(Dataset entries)
'''

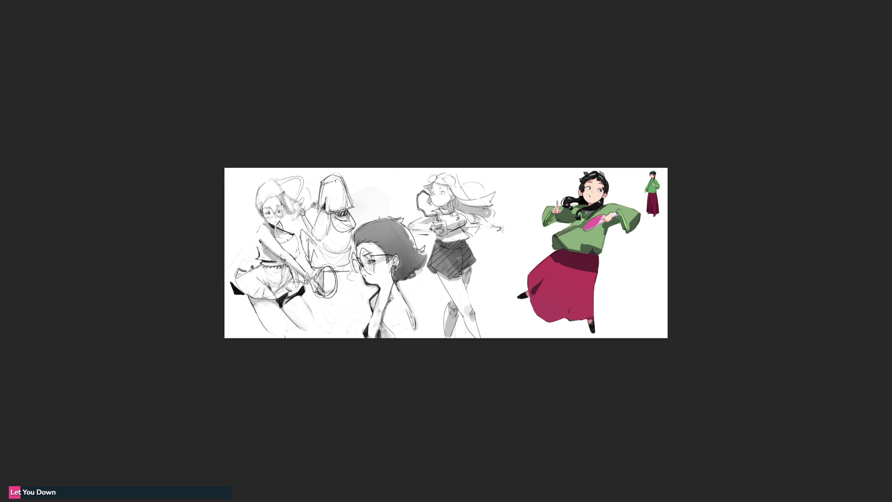
left_click_drag(737, 175, 737, 179)
mouse_move(556, 236)
left_mouse_down()
mouse_move(603, 234)
mouse_move(592, 249)
mouse_move(595, 209)
mouse_move(633, 220)
mouse_move(626, 223)
mouse_move(637, 238)
mouse_move(601, 218)
mouse_move(586, 232)
mouse_move(611, 217)
mouse_move(564, 223)
mouse_move(591, 198)
left_mouse_up()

'''

_AIM OF THE EXERCISE_. Exactly as they appear, write out the lines from the one containing "mouse_move(633, 220)" through the final line of the entries above, both included.

_EXERCISE SOLUTION_.
mouse_move(633, 220)
mouse_move(626, 223)
mouse_move(637, 238)
mouse_move(601, 218)
mouse_move(586, 232)
mouse_move(611, 217)
mouse_move(564, 223)
mouse_move(591, 198)
left_mouse_up()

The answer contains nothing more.